La présente note vise à analyser la faisabilité de ce projet (I) et à proposer les axes principaux autour desquels une
telle circulaire pourrait s’articuler (II).
I S’il est nécessaire d’encadrer les concours de polices administratives concurrencant l’exercice d’une police
spéciale étatique afin de garantir l’efficacité des politiques publiques et dispositifs nationaux, une circulaire
demandant aux préfets de faire systématiquement usage de leur pouvoir de déférer n’est pas dénuée de
risques contentieux.
A. L’exercice des pouvoirs de police administrative par l’échelon local, élément central de la
décentralisation, ne doit pas conduire à une mise en échec des politiques publiques et dispositifs
nationaux.
1. L’existence d’un pouvoir de police fait partie intégrante de la décentralisation. Le maire est ainsi chargé
par les articles L. 2212-1 et suivants du code général des collectivités territoriales (CGCT) de pouvoirs de
police municipale, générale et spéciale, à exercer sur le territoire de sa commune.

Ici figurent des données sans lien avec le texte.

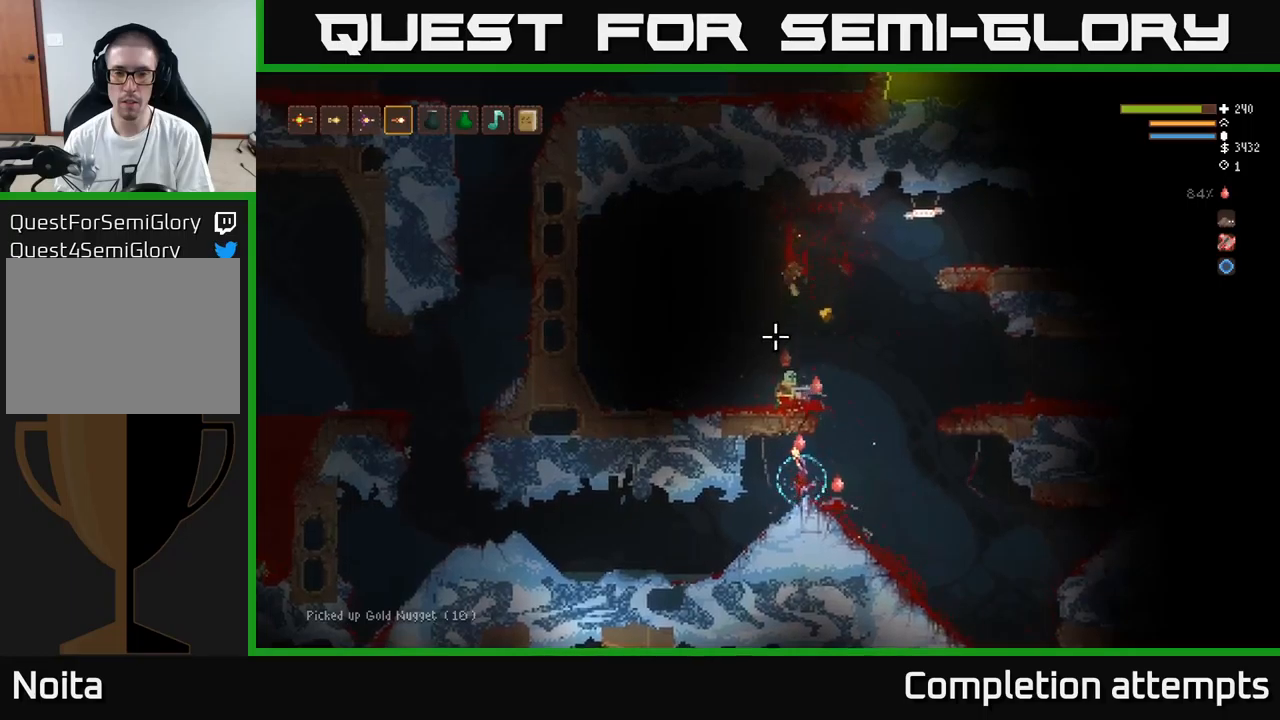
{"buttons": ["L2"], "left_stick": "left", "right_stick": "left", "events": [[183, "L2", "down"], [217, "right_stick", "up-left"], [350, "left_stick", "up"], [400, "left_stick", "left"], [417, "right_stick", "left"]]}
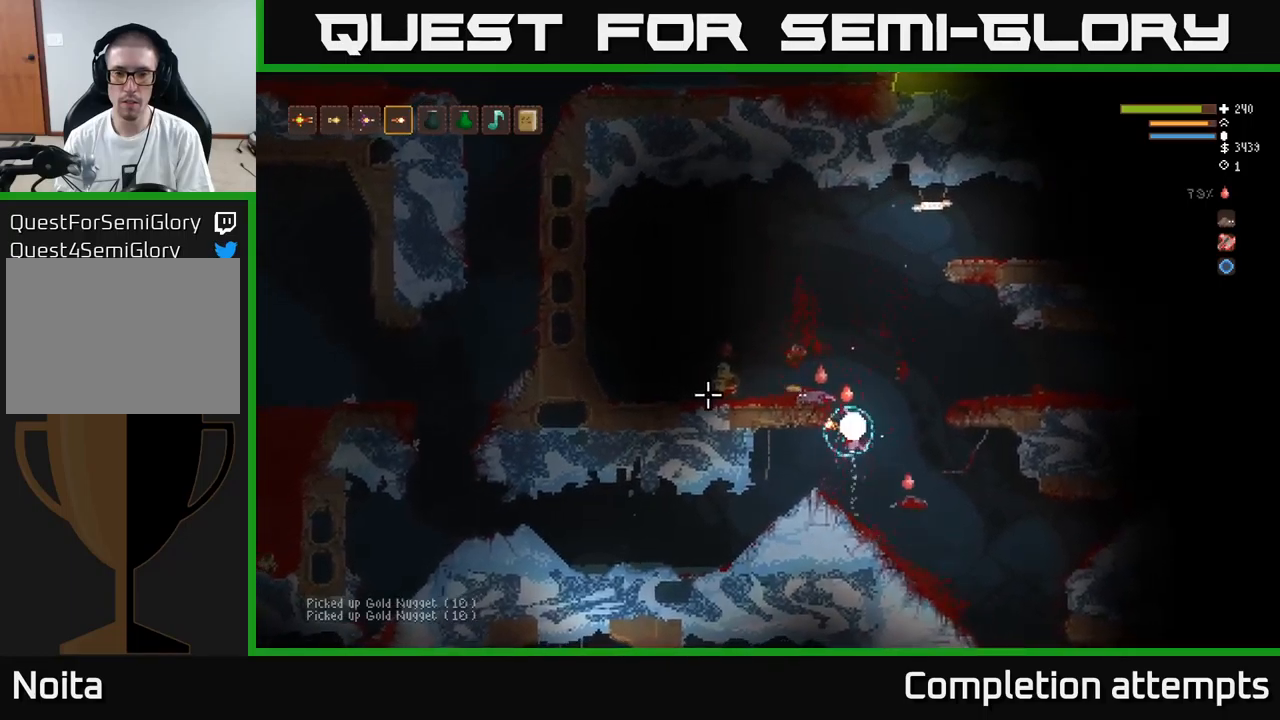
{"buttons": [], "left_stick": "right", "right_stick": "left", "events": [[67, "left_stick", "center"], [200, "left_stick", "left"], [367, "R2", "down"], [417, "L2", "up"], [417, "left_stick", "right"], [433, "R2", "up"]]}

Ces pouvoirs font partie du pouvoir normatif des collectivités, lequel est une composante de leur libre
administration.
2. Les autorités publiques locales ne sont pas les seules à disposer de pouvoirs de police. En effet, les
autorités nationales, au premier rang desquelles se trouve le Premier ministre, sont également dotées d’un
pouvoir réglementaire, pouvant prendre la forme d’un pouvoir de police administrative. Ainsi, la loi du 23
mars 2020 d’urgence pour faire face à l’épidémie de Covid-19 a doté le Premier ministre de nouveaux
pouvoirs de police spéciale lui permettant, après déclaration de l’état d’urgence sanitaire, d’imposer sur
l’ensemble du territoire national d’importantes restrictions de déplacements, des mises en quarantaine,
des fermetures d’établissements (mesures listées par l’article L. 3131-15 du code de la santé publique). Les
autorités déconcentrées de l’État peuvent prendre toutes mesures permettant l’application dans les
territoires de cette police spéciale dévolue au Premier ministre.
3. L’existence de ces deux niveaux de police, locale et étatique, expose à la survenance de concours de
polices portant en eux plusieurs risques :
- Les matières objets d’une police administrative spéciale étatique sont souvent très techniques. Les
mesures prises sont précédées d’une expertise scientifique qui n’est pas disponible au niveau local.
C’est notamment le cas en matière d’urgence sanitaire (L. 3131-13 CSP).
- Certaines des polices spéciales étatiques interviennent dans des matières pour lesquelles l’État est
lié par le droit de l’Union Européenne, rendant impossible une déclinaison locale de ces polices (en
matière de produits phytosanitaires ou d’OGM).
- Les actes pris par l’échelon communal sont exécutoires dès publication et transmission au contrôle
de légalité (article L. 2131-1 CGCT), rendant immédiats leurs effets et risquant ainsi de brouiller
rapidement la lisibilité des normes, de rompre l’égalité entre territoires et de mettre en échec des
dispositifs nationaux ne pouvant souffrir d’exceptions locales (politique sanitaire, aménagement du
territoire).
4. Face à ces risques, le recours au juge est une arme efficace. La jurisprudence administrative classique a
de longue date élaboré des règles permettant de résoudre les conflits de polices administratives :
- Une autorité de police de niveau inférieur ne peut qu’aggraver la mesure prise par l’autorité de
rang supérieur. Il ne lui est pas possible de l’assouplir. Cette solution, qui permet de préserver
l’efficacité de la mesure supérieure, n’est pas sans risque pour les libertés individuelles et doit
obligatoirement être justifiée par des circonstances locales (Conseil d’Etat, 1902, Commune de
Neris-Les-Bains)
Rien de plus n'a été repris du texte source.